Violência policial e o papel das Forças Armadas

Durante a invasão ao Capitólio, chamou a atenção a forma como os manifestantes conseguiram furar o bloqueio policial e tomar conta da situação sem maiores dificuldades. Nas redes sociais, muitos afirmaram que o tratamento teria sido diferente se fosse uma manifestação de esquerda – ou se os manifestantes fossem negros. “É verdade que a polícia americana é racistas, mas o que houve lá foi uma coisa um pouco mais complexa”, afirma João Feres. “Primeiro porque o Capitólio só contava com a segurança local. Era o caso de chamar a Guarda Nacional, mas parece que o departamento de Justiça – que está nas mãos do Trump, inclusive – demorou a fazer isso”.
Michael Mohallem faz uma avaliação parecida: “Ainda é precipitado dizer que houve conivência da polícia, mas me parece uma questão para ser analisada com mais cuidado nos próximos dias, com imagens e avaliações sobre tomadas de decisões durante a invasão. Mas é uma hipótese que deve ser considerada”.

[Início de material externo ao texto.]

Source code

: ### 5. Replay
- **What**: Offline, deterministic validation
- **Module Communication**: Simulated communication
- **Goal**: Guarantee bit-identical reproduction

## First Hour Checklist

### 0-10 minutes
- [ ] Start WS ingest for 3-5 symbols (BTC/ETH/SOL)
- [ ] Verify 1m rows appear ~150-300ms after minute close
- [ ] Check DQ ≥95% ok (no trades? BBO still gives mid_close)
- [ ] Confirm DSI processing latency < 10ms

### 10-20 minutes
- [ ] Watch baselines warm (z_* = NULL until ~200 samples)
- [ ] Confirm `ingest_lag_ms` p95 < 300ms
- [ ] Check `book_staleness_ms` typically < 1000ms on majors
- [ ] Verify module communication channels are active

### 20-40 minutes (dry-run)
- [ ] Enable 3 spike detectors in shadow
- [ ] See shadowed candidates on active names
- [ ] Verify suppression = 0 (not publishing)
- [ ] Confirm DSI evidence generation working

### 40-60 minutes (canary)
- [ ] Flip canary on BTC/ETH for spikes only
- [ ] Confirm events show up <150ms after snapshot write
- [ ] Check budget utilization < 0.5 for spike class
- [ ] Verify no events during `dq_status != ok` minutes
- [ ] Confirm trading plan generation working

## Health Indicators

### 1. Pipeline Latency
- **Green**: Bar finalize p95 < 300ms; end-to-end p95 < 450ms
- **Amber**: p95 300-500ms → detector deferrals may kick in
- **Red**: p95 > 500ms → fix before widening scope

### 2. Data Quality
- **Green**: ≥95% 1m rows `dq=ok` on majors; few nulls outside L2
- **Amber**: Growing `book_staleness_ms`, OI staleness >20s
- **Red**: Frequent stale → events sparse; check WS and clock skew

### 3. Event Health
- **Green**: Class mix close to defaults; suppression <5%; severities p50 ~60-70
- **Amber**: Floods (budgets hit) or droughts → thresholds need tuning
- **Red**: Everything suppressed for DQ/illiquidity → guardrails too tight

No caso de algo parecido ocorrer no Brasil, o consenso dos especialistas é de que a postura das forças policiais e do Exército é o fator mais definidor. “Me parece correto afirmar que, de forma geral, as forças policiais brasileiras tem muita proximidade com alguns dos ideais do bolsonarismo. Dito isso, a gente imagina que, se houver uma ruptura, é claro que essas instituições vão ser chamadas à prova”, diz Mohallem.

“Bolsonaro foi a mais formaturas de novos policiais do que se encontrou com prefeitos, por exemplo”, lembra Geraldo Tadeu. “No Brasil, o que vai fazer a diferença numa possível tentativa de golpe vai ser o papel das Forças Armadas, e sobretudo da alta hierarquia – porque a baixa oficialidade é bastante simpática às ideias de Bolsonaro”, afirma.
“Isso é um teste para o Brasil”, concorda João Feres. “Acho que as forças políticas brasileiras tinham que se conscientizar bastante disso. E não digo só a esquerda: o centro, a centro-direita e a própria direita brasileira – aqueles que não são antidemocráticos – deveriam fazer um pacto pela democracia e pelas instituições democráticas, para não permitir que algo assim se crie aqui no Brasil – para além do que já foi criado”, conclui.